Roma felt hysterical. There could no longer be any doubt of Rossi's intention.

"I don't tell you anything definite about our plans, dearest, partly because of the danger of this letter going astray, and partly because I don't think it right to saddle my wife with the responsibility of knowing a programme that is weighted with issues of such immense importance to so many. I know there is not a drop of blood in her veins that isn't ready to flow for me, but that is no reason for exposing her to the danger of even the prick of her little finger.

"Briefly our cry is 'Unite! Unite! Unite!' As soon as our scheme is complete, and associates all over Europe receive the word to commence concerted movement, the tyrants at the heads of the States will find the old edifices riddled and honeycombed, and ready to fall."

Roma imagined she could see everything as it was intended to be--the signal, the rising, the regicide. "There is a train at 2.30; I must catch that one," she thought.

"Dearest, don't attempt to reply to this letter, for I may leave Berlin at any moment, but whether for Geneva or Zurich I don't yet know. I can give you no address for letter or telegram, and perhaps it is best that at the critical moment I should cut myself off from all connection with Rome. Before many days I shall be with you; my absence will be over, and, God willing, I shall never leave your side again...."

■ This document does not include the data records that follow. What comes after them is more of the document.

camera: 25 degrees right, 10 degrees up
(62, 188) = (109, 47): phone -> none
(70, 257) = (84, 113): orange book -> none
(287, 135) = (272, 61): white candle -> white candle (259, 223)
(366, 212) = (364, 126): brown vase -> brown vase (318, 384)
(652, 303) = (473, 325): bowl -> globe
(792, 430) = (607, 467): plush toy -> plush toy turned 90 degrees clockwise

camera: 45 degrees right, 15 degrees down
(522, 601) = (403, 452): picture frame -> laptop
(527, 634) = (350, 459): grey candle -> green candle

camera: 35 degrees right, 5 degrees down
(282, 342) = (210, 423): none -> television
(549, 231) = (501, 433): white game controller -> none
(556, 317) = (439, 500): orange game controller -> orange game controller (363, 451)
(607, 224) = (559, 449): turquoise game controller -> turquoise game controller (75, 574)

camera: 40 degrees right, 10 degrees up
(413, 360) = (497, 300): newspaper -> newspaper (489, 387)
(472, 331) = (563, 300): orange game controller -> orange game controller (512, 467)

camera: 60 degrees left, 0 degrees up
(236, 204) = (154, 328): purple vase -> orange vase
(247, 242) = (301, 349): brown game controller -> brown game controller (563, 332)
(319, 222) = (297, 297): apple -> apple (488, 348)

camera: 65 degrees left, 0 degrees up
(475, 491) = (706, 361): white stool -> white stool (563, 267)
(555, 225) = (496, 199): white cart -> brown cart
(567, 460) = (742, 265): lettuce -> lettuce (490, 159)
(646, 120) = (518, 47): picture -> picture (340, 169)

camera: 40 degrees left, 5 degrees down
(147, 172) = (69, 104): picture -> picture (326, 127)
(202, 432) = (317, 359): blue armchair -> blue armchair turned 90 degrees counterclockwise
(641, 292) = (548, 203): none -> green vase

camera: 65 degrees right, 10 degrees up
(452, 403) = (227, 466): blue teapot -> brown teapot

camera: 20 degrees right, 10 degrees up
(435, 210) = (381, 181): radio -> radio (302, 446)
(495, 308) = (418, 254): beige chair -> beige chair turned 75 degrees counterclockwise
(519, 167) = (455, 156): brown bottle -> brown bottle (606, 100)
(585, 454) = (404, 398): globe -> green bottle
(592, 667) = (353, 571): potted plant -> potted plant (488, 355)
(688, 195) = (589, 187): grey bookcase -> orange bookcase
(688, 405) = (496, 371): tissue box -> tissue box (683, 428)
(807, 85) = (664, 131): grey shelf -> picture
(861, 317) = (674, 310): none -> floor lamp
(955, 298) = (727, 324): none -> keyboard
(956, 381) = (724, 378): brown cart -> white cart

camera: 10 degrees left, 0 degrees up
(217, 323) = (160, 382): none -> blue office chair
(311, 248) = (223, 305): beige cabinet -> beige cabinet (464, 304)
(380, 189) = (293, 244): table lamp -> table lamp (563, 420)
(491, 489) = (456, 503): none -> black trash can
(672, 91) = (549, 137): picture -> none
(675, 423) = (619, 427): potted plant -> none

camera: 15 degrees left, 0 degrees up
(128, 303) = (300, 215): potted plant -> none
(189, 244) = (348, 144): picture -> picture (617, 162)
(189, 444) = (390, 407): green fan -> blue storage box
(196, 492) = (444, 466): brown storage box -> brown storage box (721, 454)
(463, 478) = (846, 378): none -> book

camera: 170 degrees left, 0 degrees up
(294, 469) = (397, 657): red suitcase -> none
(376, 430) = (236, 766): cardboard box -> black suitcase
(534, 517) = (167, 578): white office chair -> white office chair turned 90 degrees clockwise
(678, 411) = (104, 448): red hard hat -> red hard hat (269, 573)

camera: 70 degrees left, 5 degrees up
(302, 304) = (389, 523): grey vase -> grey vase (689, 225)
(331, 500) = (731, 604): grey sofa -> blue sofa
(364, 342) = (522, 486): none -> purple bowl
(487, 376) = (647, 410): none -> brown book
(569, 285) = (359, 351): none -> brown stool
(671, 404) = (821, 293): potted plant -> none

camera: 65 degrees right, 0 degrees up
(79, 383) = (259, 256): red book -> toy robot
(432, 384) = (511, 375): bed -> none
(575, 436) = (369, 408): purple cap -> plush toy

Roma was growing dizzy. Rossi was rushing on his death, and there was no help for him. It was like the awful hand of the Almighty driving him blindly on.

"Adieu, my darling. Keep well. A friend writes that letters from Rome are following me from London. They must be yours, but before they overtake me I shall be holding you in my arms. How I long for it! I am more than ever full of love for you, and if I have filled my letter with business I have other things to say to you the very moment that we meet. Don't expect me until you see me in your room. Be brave! Now is the moment for all your courage. Remember you promised to be my soldier as well as my wife--'ready and waiting when her captain calls.' D."

Roma was standing with Rossi's letter in her hand--her face and lips white, and her head full of a roaring noise--when a knock came to the bedroom door. Before answering she thrust the letter into the stove and set a match to it.

"Donna Roma! Are you there, Signora?"

"Wait ... come in."

The old woman's head, in its coloured handkerchief, appeared through the half-opened door.

"A Frate in the sitting-room to see you, Signora."

It was Father Pifferi. The old man's gentle face looked troubled. Roma gave him a rapid, penetrating, and fearful glance.

"The Holy Father wishes to see you again," he said.

Roma thought for a moment; then she said, "Very well, let us go," and she went back to her room to make ready. The last of the letter was burning in the stove.

XVII

Roma returned to the Vatican with the Capuchin. There were the same gorgeous staircases and halls, the same soldiers, chamberlains, Bussolanti and Monsignori, the same atmosphere of the palace of an emperor. But in the little plain apartment which they entered, not as before by way of the throne room, but by a secret corridor with cocoanut matting and narrow frosted windows, the Pope stood waiting, like a simple priest, in a white woollen cassock.

He smiled as Roma approached, a sad smile, and his weary eyes, when she looked timidly into his face, were full of the measureless pity that is in the eyes of the surgeon who is about to vivisect a dumb creature because it is necessary for the welfare of the human race.

She knelt and kissed his ring. He raised her and put her to sit on the lounge, sitting in the arm-chair himself, and continuing to hold her hand. The Capuchin stood by the window, holding the curtain aside as if looking out on the piazza.

"You believe the Holy Father would not send for you to injure you?" he said.